KeepHealthCare.ORG – Local religious talk about the responsibility of health care in the U.S. | Local
At a time when health insurance is difficult to get and medical costs keep rising, area religious leaders gathered at Sinai Synagogue for a panel Sunday afternoon to discuss health care.
“Health care is an important issue and the discussion has become totally toxic,” said Elliot Rosen, a member of Sinai Synagogue, who arranged a panel.
“I was really thinking we need to reinitiate the discussion for health care in this country and from my experience in working as a scientist that writes grants and proposals, the first place you start with a proposal is what are your goals and objectives…I thought it would be valuable, since we all play lip service to religious traditions, to have leaders from different traditions and see what our faith informs them on the issue.

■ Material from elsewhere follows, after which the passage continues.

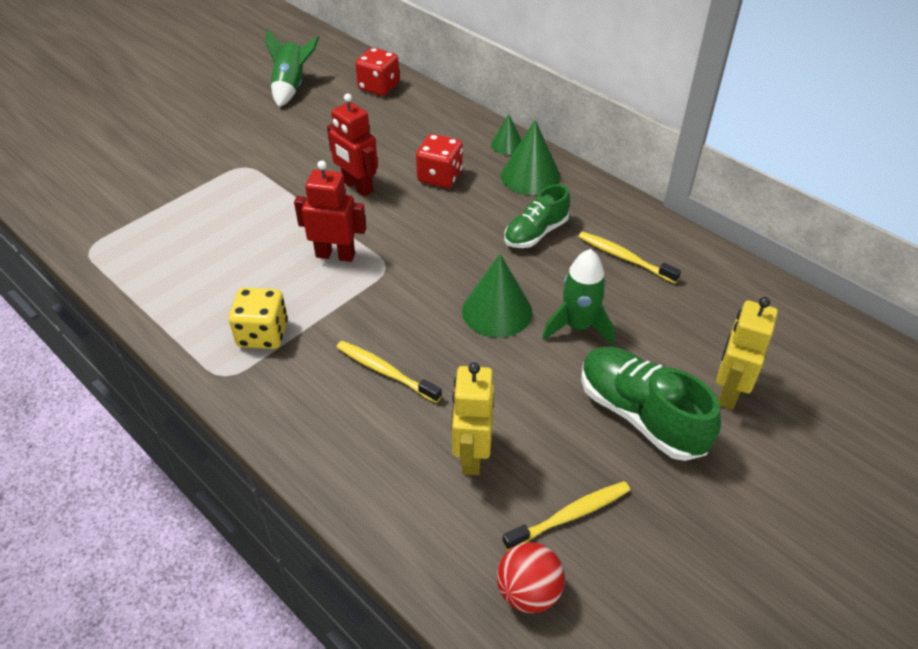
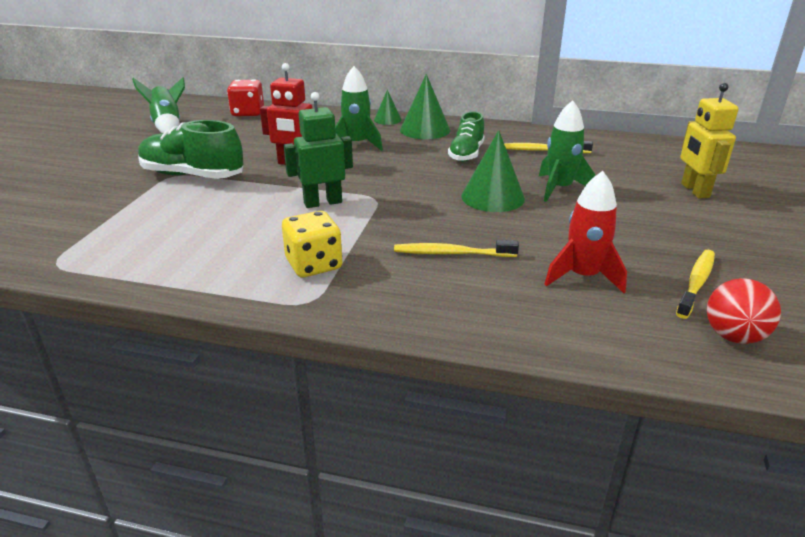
camera: 30 degrees left, 15 degrees down
(335, 255) = (323, 202): red robot -> green robot
(440, 177) = (357, 144): red dice -> green rocket
(471, 455) = (583, 276): yellow robot -> red rocket
(640, 415) = (662, 218): green shoe -> green shoe (192, 175)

Is everybody entitled to health care?”
The panel consisting of Pastor Rick Jackson, Olivet AME Church; Imam Mohammad Sirajuddin, Islamic Society of Michiana; Rabbi Michael Friedland, Sinai Synagogue; Father Fidelis Olokunboro, Saint Joseph Regional Medical Center, and the Rev. James Miller, Sunnyside Presbyterian Church, all came to the same consensus that people have a responsibility as individuals to keep themselves healthy and as a community to make sure that everyone has equal access to health care.

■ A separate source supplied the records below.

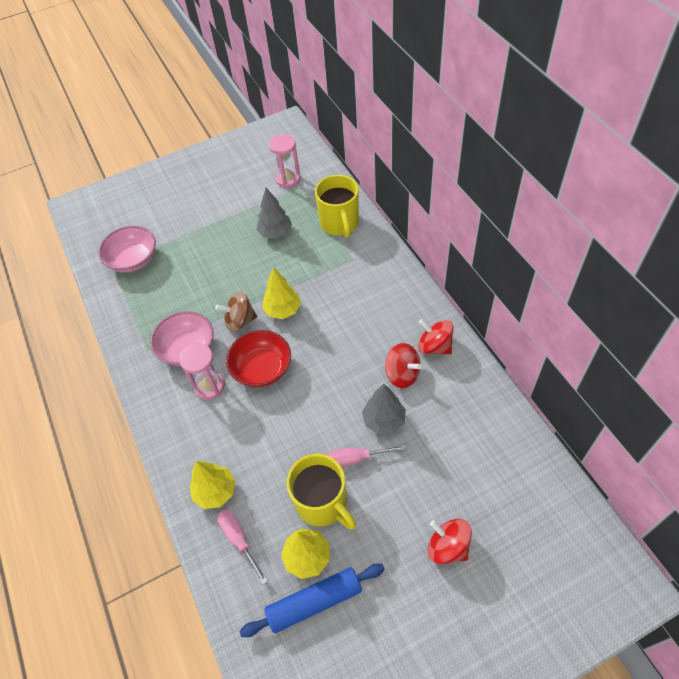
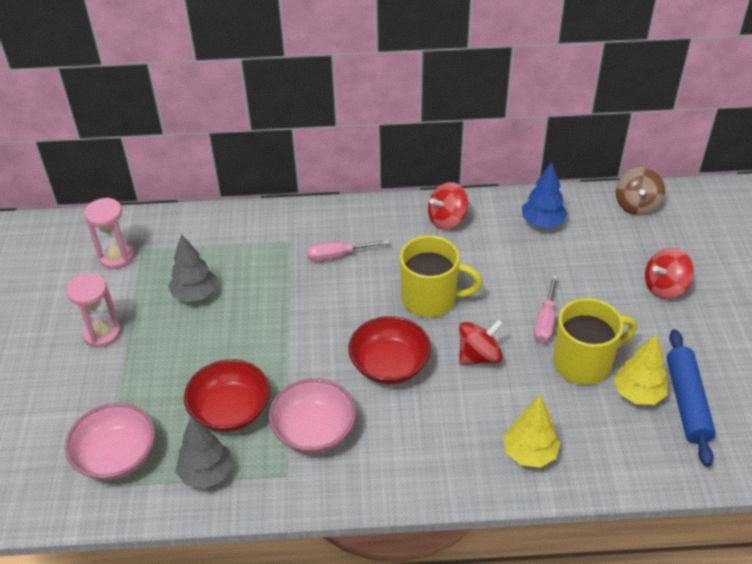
camera: 70 degrees left, 10 degrees down
(187, 297) = (230, 410): none -> red bowl
(209, 386) = (384, 422): pink hourglass -> pink hourglass (102, 333)
(239, 540) = (598, 447): pink screwdriver -> pink screwdriver (338, 255)
(240, 321) = (307, 366): brown spinning top -> brown spinning top (636, 205)
(283, 310) = (319, 322): yellow tree -> none
(339, 223) = (229, 235): yellow mug -> yellow mug (430, 299)
(384, 420) = (512, 285): grey tree -> grey tree (206, 473)
(402, 374) = (466, 254): red spinning top -> red spinning top (479, 356)
(474, 418) = (542, 223): none -> blue tree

“What I thought was interesting was that both the claim that people have a personal responsibility for their own health, which was stated pretty emphatically by everybody, plus the community has a responsibility to provide environments and mechanisms that people can have health care,” Rosen said. “So it’s not only an individual responsibility for one’s own health, but in collections of individuals in their communities in terms of making sure that people can get access to health care.”

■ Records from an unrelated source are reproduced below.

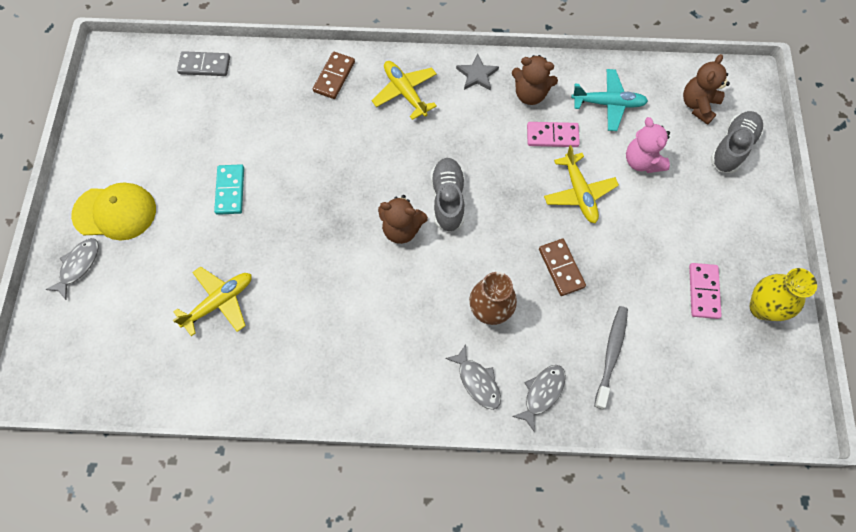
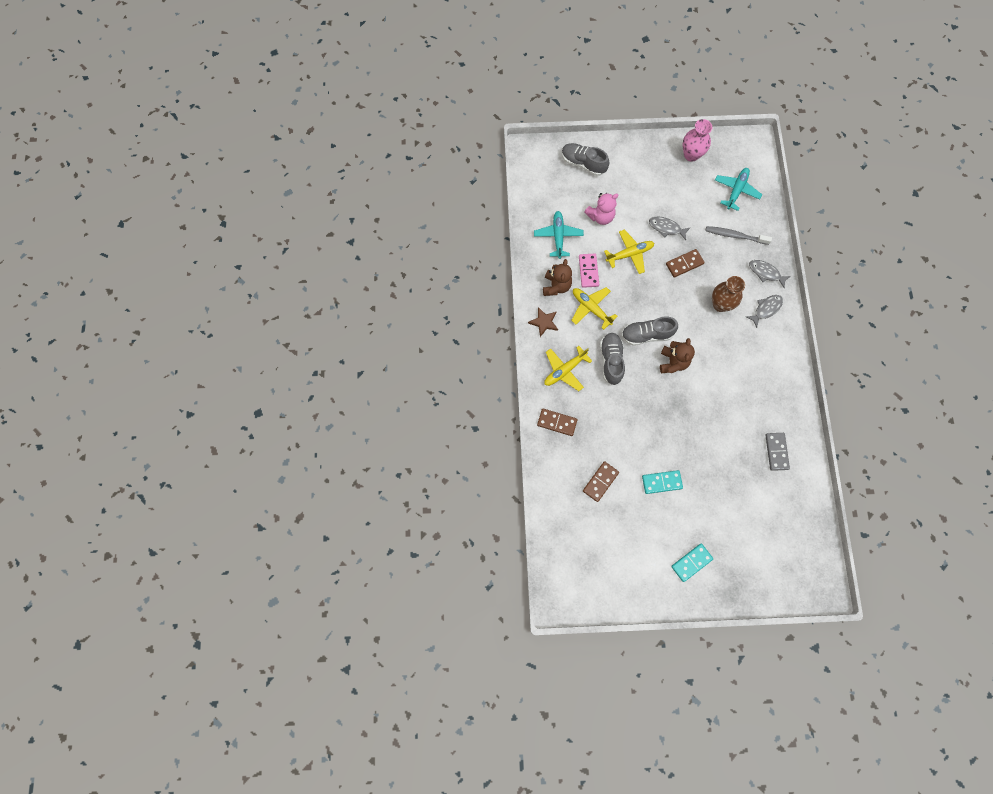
camera: 95 degrees left, 5 degrees up
(78, 266) = (736, 578): grey fish -> grey fish (666, 228)
(115, 212) = (691, 562): yellow cap -> turquoise domino
(204, 65) = (557, 523): grey domino -> grey domino (776, 452)
(219, 302) = (744, 474): yellow plane -> yellow plane (591, 308)
(246, 118) = (600, 481): none -> brown domino
(413, 149) = (611, 361): none -> grey shoe
(477, 75) = (544, 322): grey star -> brown star
(697, 371) = (736, 190): none -> turquoise plane
(698, 105) = (553, 182): brown teddy bear -> none
(703, 291) = (686, 185): pink domino -> none
(762, 308) = (691, 155): yellow vase -> pink vase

During the forum, Jackson spoke on the value of life.
“We only get one on this earth,” he said. “If we don’t hold it in high regard, especially when it comes to our neighbor or at least being in a place where someone is taking care of them, watching out for them, then we have lost our compassion for one another and the value of life starts to diminish.”
As the forum ended, Miller, who earlier stated his delegation passed a call for universal health care several years ago, encouraged people to become politically active.
“We live in an environment politically where health care is being taken away from some individuals that had it available to them before,” he says. “And as people of faith, we ought to be politically involved and our voice should be heard to speak up for access to health care. It’s more than theology. Our theology, if it means anything, has to impact its society and the politics that exist in the world today.”